Robert Bosch and Continental AG will move into high volume production this year to supply Nissan Motor Co. with advanced automated braking systems across most of its U.S. product line.
Nissan said this summer it is making the technology standard on most of its U.S. vehicles for the 2018 model year.
The decision will mean equipping more than 1 million Nissan brand vehicles with the technology, or about two-thirds of Nissan's expected annual volume.
That is a dramatic move forward for Nissan in automated braking, which it previously marketed as Forward Emergency Braking.
Before the decision, the feature was available only as an option on higher-grade trim packages. Nissan estimates that about 450,000 of its 2017 model vehicles had the systems.
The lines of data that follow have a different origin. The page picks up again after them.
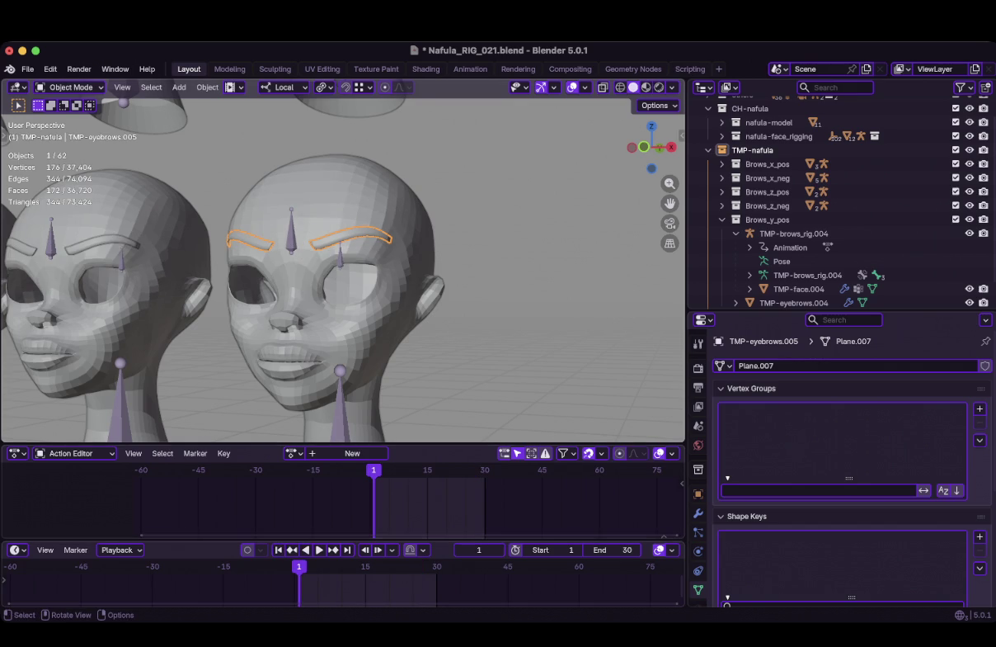
# Inspect the TMP-eyebrows.005 mesh from the front, then show its MeshDeform and Solidify modifiers
pyautogui.press('Tab')
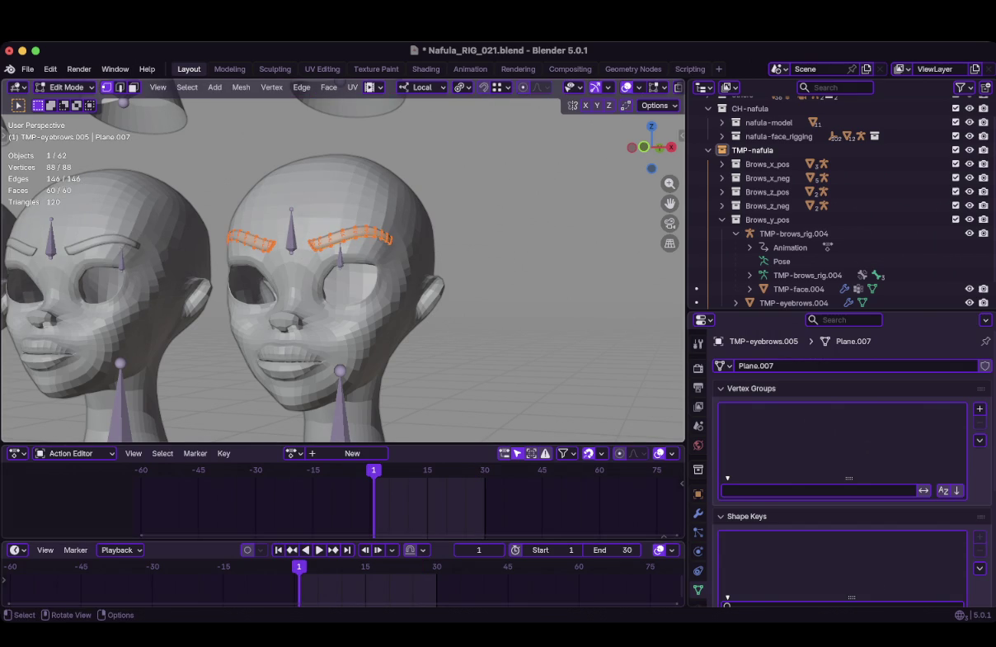
pyautogui.press('KP_Decimal')
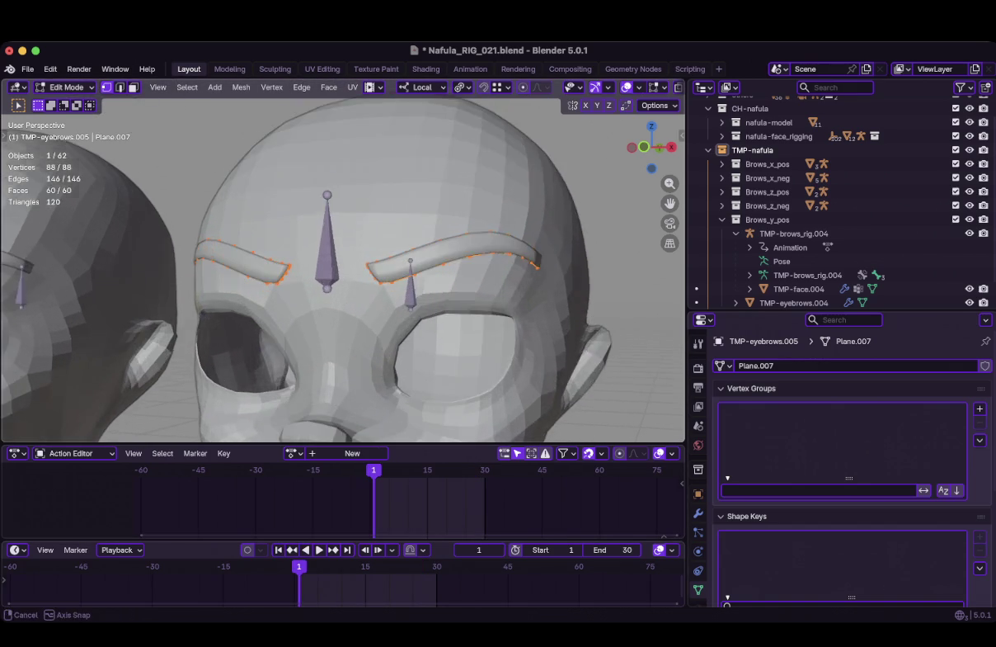
pyautogui.moveTo(343, 268); pyautogui.dragTo(313, 268, button='middle')
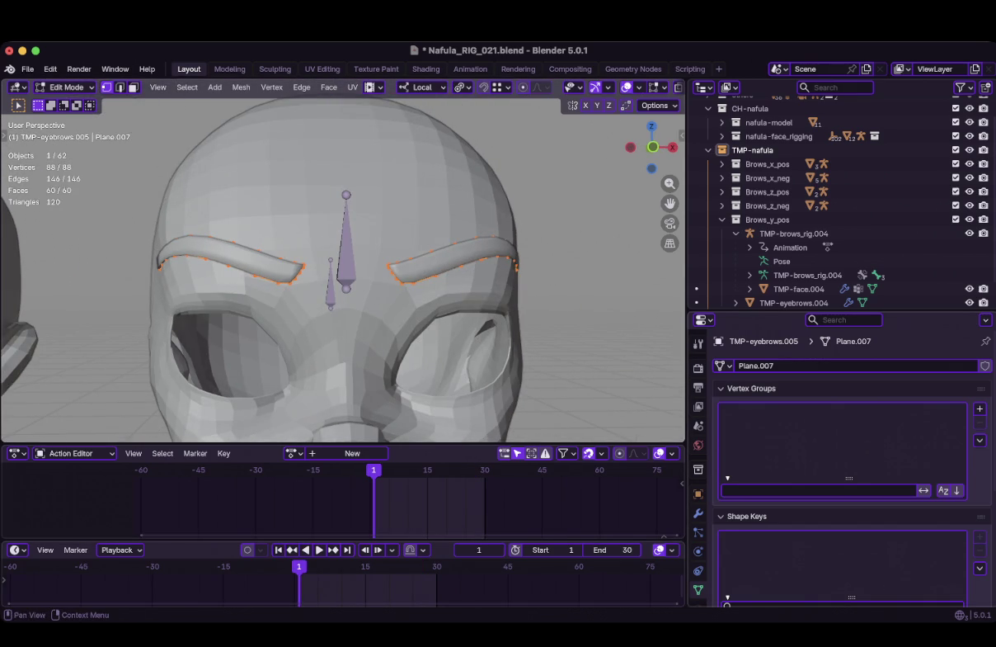
pyautogui.press('Tab')
pyautogui.click(698, 513)
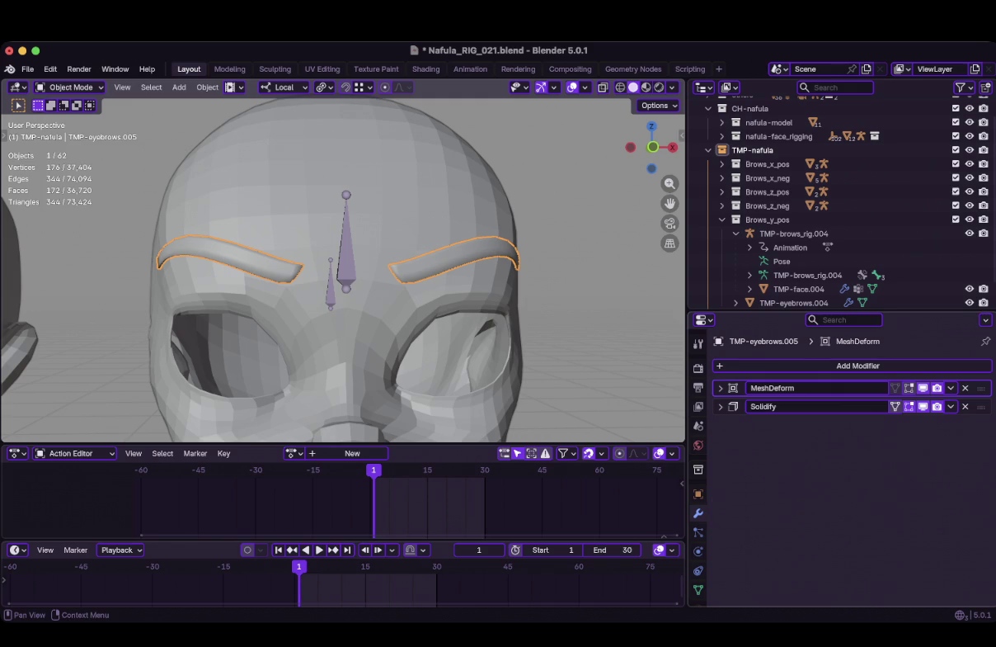
# Rebind the eyebrow MeshDeform to TMP-face.005, play back to test, and return to frame 1
pyautogui.click(721, 388)
pyautogui.click(852, 447)
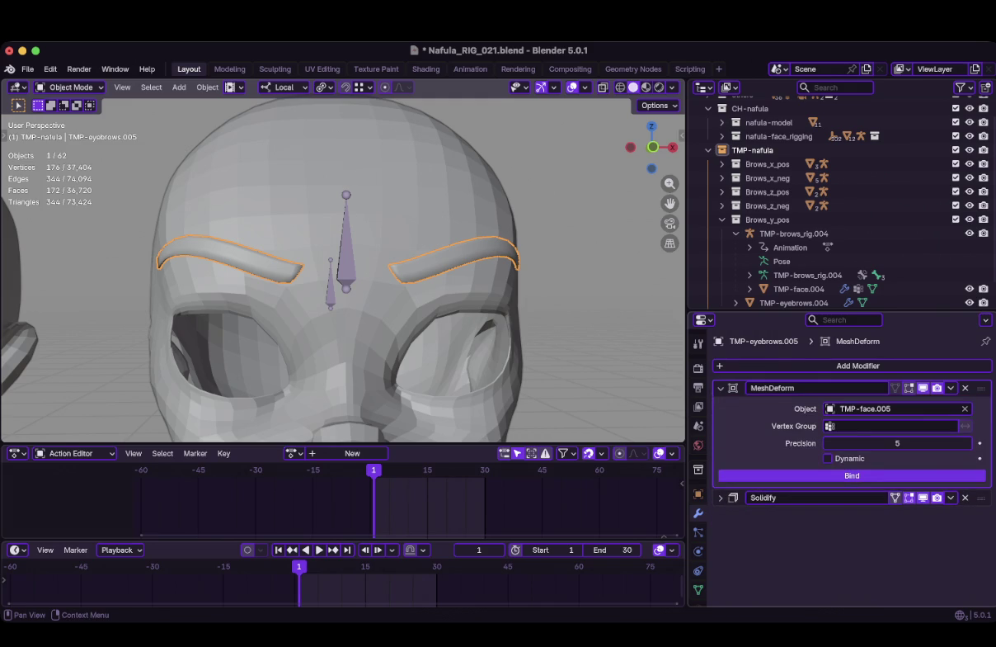
pyautogui.scroll(-4, 342, 268)
pyautogui.keyDown('shift'); pyautogui.moveTo(342, 268); pyautogui.dragTo(413, 268, button='middle'); pyautogui.keyUp('shift')
pyautogui.press('space')
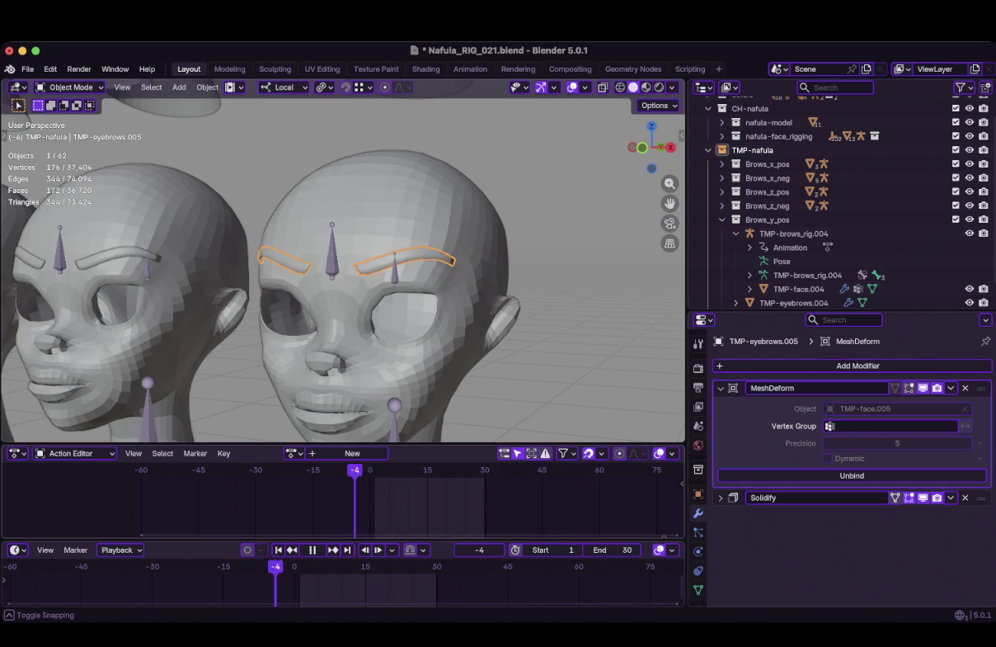
pyautogui.press('space')
pyautogui.moveTo(342, 268)
pyautogui.mouseDown(button='middle')
pyautogui.moveTo(396, 268)
pyautogui.moveTo(346, 268)
pyautogui.moveTo(346, 309)
pyautogui.mouseUp(button='middle')
pyautogui.press('shift+Left')
# Save Nafula_RIG_021.blend
pyautogui.press('ctrl+s')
The Bosch and Continental systems use radar to monitor a vehicle's proximity to the vehicle ahead. If the system reads that the conditions are likely for a frontal collision, it emits audible and visual warnings to alert the driver to reduce speed. If the driver does not respond, the emergency system can apply the brakes automatically.
The technology is not new, but the industry is watching to see how fast it will roll out across the market.
Automated braking is one part of an array of automated safety systems that Nissan and most other automakers are gathering to prepare for autonomous vehicles. Many in the industry expect widespread consumer availability of autonomous technology in the early 2020s.
Last year, the National Highway Traffic Safety Administration and the Insurance Institute for Highway Safety reached a voluntary agreement with 20 automakers to standardize automatic braking by 2022.
The move makes Nissan compliant with the rule on most of its products four years ahead of schedule, and opens the technology to consumers in less expensive vehicle segments. Until now, the higher priced trim levels with the relevant tech package options cost between $7,000 and $10,000 more than the base models without the technology.